Get word statistics for a transcription.

Endpoint: GET /api/transcriptions/<id>/statistics/

Example Response:

{
  "id": 1,
  "a1_count": 8,
  "a2_count": 3,
  "b1_count": 2,
  "b2_count": 1,
  "c1_count": 1,
  "c2_count": 0,
  "unknown_count": 0,
  "total_words": 15,
  "level_distribution": {
    "A1": 53.3,
    "A2": 20.0,
    "B1": 13.3,
    "B2": 6.7,
    "C1": 6.7,
    "C2": 0.0,
    "Unknown": 0.0
  },
  "created_at": "2025-10-08T10:31:00Z"
}

Words

List All Words

Get a list of all words in the database.

Endpoint: GET /api/words/

Query Parameters:

  • level (optional) - Filter by CEFR level (A1, A2, B1, B2, C1, C2)
  • search (optional) - Search by word text or lemma

Example Requests:

# Get all words
curl http://localhost:8000/api/words/

# Get only C1 words
curl http://localhost:8000/api/words/?level=C1

# Search for words
curl http://localhost:8000/api/words/?search=paradigm

Example Response:

{
  "count": 100,
  "next": "http://localhost:8000/api/words/?page=2",
  "previous": null,
  "results": [
    {
      "id": 1,
      "text": "hello",
      "lemma": "hello",
      "cefr_level": "A1",
      "cefr_level_display": "A1 - Beginner",
      "global_frequency": 5,
      "created_at": "2025-10-08T10:31:00Z"
    },
    {
      "id": 2,
      "text": "paradigm",
      "lemma": "paradigm",
      "cefr_level": "C1",
      "cefr_level_display": "C1 - Advanced",
      "global_frequency": 2,
      "created_at": "2025-10-08T10:31:15Z"
    }
  ]
}

Get Word Detail

Get detailed information about a specific word.

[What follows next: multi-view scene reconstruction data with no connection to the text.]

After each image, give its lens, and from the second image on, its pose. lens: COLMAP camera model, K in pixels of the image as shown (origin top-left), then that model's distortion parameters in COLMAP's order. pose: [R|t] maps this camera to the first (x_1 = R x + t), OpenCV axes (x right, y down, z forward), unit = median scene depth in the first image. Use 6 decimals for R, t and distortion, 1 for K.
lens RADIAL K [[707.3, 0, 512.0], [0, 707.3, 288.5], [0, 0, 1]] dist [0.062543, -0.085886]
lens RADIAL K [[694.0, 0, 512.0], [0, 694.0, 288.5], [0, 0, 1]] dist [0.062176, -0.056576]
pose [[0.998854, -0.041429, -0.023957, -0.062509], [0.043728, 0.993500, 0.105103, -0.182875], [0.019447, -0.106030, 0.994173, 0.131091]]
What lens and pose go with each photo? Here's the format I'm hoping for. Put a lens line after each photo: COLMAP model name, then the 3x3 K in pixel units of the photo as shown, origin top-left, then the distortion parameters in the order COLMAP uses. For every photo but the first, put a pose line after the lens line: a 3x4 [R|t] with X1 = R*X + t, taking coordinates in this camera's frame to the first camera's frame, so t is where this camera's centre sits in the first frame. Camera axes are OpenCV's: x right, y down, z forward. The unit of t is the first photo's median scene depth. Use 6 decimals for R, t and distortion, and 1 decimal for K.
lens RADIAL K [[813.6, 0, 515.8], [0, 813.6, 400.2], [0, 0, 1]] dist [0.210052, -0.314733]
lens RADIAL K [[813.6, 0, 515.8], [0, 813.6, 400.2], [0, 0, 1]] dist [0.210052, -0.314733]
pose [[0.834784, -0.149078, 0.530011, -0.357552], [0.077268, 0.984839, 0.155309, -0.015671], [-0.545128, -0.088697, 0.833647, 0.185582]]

Endpoint: GET /api/words/<id>/

Example Response:

{
  "id": 1,
  "text": "paradigm",
  "lemma": "paradigm",
  "cefr_level": "C1",
  "cefr_level_display": "C1 - Advanced",
  "global_frequency": 2,
  "created_at": "2025-10-08T10:31:15Z"
}

Error Handling

Error Response Format

All errors follow a consistent format:

{
  "detail": "Error message here"
}

Or for validation errors:

{
  "field_name": ["Error message for this field"]
}

HTTP Status Codes

  • 200 OK - Successful GET request
  • 201 Created - Successful POST request (resource created)
  • 400 Bad Request - Validation error or malformed request
  • 404 Not Found - Resource not found
  • 500 Internal Server Error - Server error

Common Errors

File Too Large:

{
  "file": ["File size must be less than 100MB"]
}

Invalid File Format:

{
  "file": ["File format not supported. Allowed formats: audio/mpeg, audio/wav, audio/x-m4a, audio/mp4"]
}

Resource Not Found:

{
  "detail": "Not found."
}

Processing Failed:

Check the error_message field in the audio file status:

{
  "id": 1,
  "status": "failed",
  "error_message": "Failed to transcribe audio: Invalid audio format"
}

Rate Limiting

Phase 1 (MVP): No rate limiting

Phase 2+: Rate limiting will be implemented:

  • 100 requests per hour per IP
  • 10 file uploads per hour per IP

CORS

CORS is configured to allow requests from:

  • http://localhost:3000 (React development server)
  • http://localhost:80 (Frontend in production)

Example Workflows

Complete Upload and Processing Workflow

// 1. Upload file
const formData = new FormData();
formData.append('file', audioFile);

const uploadResponse = await fetch('http://localhost:8000/api/upload/', {
  method: 'POST',
  body: formData
});

const audioFile = await uploadResponse.json();
const audioId = audioFile.id;

// 2. Poll for status
const pollStatus = async () => {
  const statusResponse = await fetch(`http://localhost:8000/api/status/${audioId}/`);
  const status = await statusResponse.json();
  
  if (status.status === 'completed') {
    return status.transcription_id;
  } else if (status.status === 'failed') {
    throw new Error(status.error_message);
  } else {
    // Still processing, poll again
    await new Promise(resolve => setTimeout(resolve, 3000));
    return pollStatus();
  }
};

const transcriptionId = await pollStatus();

// 3. Get transcription and words
const transcriptionResponse = await fetch(
  `http://localhost:8000/api/transcriptions/${transcriptionId}/`
);
const transcription = await transcriptionResponse.json();

// 4. Get words by level (e.g., B1 and above)
const wordsResponse = await fetch(
  `http://localhost:8000/api/transcriptions/${transcriptionId}/words/?level=B1,B2,C1,C2`
);
const words = await wordsResponse.json();

console.log('Transcription:', transcription.text);
console.log('Advanced words:', words);

Pagination

List endpoints use pagination with a default page size of 50 items.

Response Format:

{
  "count": 150,
  "next": "http://localhost:8000/api/words/?page=2",
  "previous": null,
  "results": [...]
}

Query Parameters:

  • page - Page number (default: 1)
  • page_size - Items per page (max: 100)

Notes

  • All timestamps are in UTC
  • All durations are in seconds
  • File paths are relative to MEDIA_ROOT
  • Audio files are stored in /media/audio/YYYY/MM/DD/ format

API Version: 1.0
Last Updated: October 8, 2025